Ülkenin geleceğine yön verecek kurumlar öyle niyetle beyanla olmaz. Samimiyet, kararlılık, inanç ve en önemlisi de hem insan gücü hem de maddi kaynak gerektirir.
Kaynakla ilgili Bakanların, üniversitelerle şirketleri bir araya getirmesi lazım. Şirketler üniversitelerin mütevelli heyetlerine ve yönetim kurullarında yer almalı. Sonra bu şirketler üniversiteler içinde laboratuvarları destekleyecek. Sonra bu laboratuvarlardan çıkan buluşlar ilgili şirketin olacak. İlk etapta üniversitelerin kamu kaynağını kullanması yerine üretmesi sağlanacak. Bu yeni bir fikir mi? Hayır. Bu Avrupa’nın gelişmesine katkı sunan üniversitelerin yaptıkları çalışmalar.
+++
İlimizde iki tane üniversitemiz var. Sütçü İmam Üniversitesi ve İstiklal Üniversitesi.
Asıl olarak amacımız üniversitelerimizi klasik üniversite olmaktan çıkartıp araştıran, üreten ve katma değeri yüksek ürün üreten kurumlar hale getirmek olmalıdır…

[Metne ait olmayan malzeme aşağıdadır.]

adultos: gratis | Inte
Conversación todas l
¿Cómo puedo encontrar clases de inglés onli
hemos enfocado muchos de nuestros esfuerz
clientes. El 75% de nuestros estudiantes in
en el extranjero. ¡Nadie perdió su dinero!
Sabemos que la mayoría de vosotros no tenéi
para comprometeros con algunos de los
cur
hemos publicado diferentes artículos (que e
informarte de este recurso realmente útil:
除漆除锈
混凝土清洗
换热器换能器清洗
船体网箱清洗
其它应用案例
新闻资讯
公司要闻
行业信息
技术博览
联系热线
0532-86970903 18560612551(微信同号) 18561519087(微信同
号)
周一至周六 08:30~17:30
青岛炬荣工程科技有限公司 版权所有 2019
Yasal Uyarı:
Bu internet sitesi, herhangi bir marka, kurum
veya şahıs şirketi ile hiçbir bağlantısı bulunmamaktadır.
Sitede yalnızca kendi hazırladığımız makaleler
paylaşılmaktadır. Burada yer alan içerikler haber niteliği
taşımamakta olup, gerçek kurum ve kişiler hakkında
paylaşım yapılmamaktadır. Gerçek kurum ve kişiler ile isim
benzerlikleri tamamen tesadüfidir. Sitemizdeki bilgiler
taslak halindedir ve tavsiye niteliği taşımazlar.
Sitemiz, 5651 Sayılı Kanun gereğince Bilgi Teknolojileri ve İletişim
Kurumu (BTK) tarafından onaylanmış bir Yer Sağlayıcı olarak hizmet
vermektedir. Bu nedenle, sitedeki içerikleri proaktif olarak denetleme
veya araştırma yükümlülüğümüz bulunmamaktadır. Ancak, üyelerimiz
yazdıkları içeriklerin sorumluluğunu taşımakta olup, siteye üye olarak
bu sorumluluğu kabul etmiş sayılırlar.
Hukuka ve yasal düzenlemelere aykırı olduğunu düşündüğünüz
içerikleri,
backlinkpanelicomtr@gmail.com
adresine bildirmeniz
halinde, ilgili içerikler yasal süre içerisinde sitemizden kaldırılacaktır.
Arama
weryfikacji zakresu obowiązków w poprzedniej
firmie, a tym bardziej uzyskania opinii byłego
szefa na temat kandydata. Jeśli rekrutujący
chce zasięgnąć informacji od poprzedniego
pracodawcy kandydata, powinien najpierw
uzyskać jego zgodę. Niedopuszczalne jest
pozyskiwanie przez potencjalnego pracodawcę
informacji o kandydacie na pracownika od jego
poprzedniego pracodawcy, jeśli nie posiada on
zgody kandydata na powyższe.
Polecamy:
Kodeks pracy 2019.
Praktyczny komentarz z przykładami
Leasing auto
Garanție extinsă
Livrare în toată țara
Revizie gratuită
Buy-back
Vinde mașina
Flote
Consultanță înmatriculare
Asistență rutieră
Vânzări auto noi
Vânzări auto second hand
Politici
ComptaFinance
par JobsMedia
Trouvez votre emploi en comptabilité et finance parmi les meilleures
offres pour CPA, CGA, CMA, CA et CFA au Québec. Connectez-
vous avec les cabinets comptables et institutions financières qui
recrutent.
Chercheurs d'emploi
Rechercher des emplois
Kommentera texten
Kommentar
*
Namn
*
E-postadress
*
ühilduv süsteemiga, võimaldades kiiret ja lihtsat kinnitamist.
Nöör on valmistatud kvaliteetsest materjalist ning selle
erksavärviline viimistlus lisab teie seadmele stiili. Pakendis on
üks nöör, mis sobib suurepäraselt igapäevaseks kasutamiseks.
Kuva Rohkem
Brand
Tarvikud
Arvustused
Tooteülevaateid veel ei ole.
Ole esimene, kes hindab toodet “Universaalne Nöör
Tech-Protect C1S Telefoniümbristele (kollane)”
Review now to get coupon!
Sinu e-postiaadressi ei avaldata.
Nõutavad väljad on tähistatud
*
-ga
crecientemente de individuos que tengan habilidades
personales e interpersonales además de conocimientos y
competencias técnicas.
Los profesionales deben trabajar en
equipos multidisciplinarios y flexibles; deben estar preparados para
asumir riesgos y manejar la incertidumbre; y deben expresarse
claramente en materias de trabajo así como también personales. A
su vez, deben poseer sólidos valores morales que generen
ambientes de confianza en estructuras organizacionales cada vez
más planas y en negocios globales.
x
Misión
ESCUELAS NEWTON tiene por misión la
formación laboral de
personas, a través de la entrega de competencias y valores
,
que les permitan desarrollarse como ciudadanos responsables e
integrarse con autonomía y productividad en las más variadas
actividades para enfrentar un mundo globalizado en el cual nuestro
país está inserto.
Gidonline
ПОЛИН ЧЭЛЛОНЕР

Son olarak bir anı: İstiklal Üniversitesi yeni kurulduğunda Sanayi ve Teknoloji Bakanı Mustafa Varank KMTSO’ya gelmişti. Üniversitelerin rektör ve hocaları da oradaydı. İstiklal Üniversitesi Rektörü Prof. Dr. Sami Özgül, çok iyi bir kalp hekimi. Bakan Varank’a “Sayın bakanım: Ben kalp uzmanıyım. Kalp ameliyatında kullandığımız malzemelerin büyük çoğunluğu dışardan ithal ediliyor. Bana fırsat verin ben bu malzemeleri üniversitemde üreteyim” dedi. Bakan Varank bu konuya sıcak bakmadı.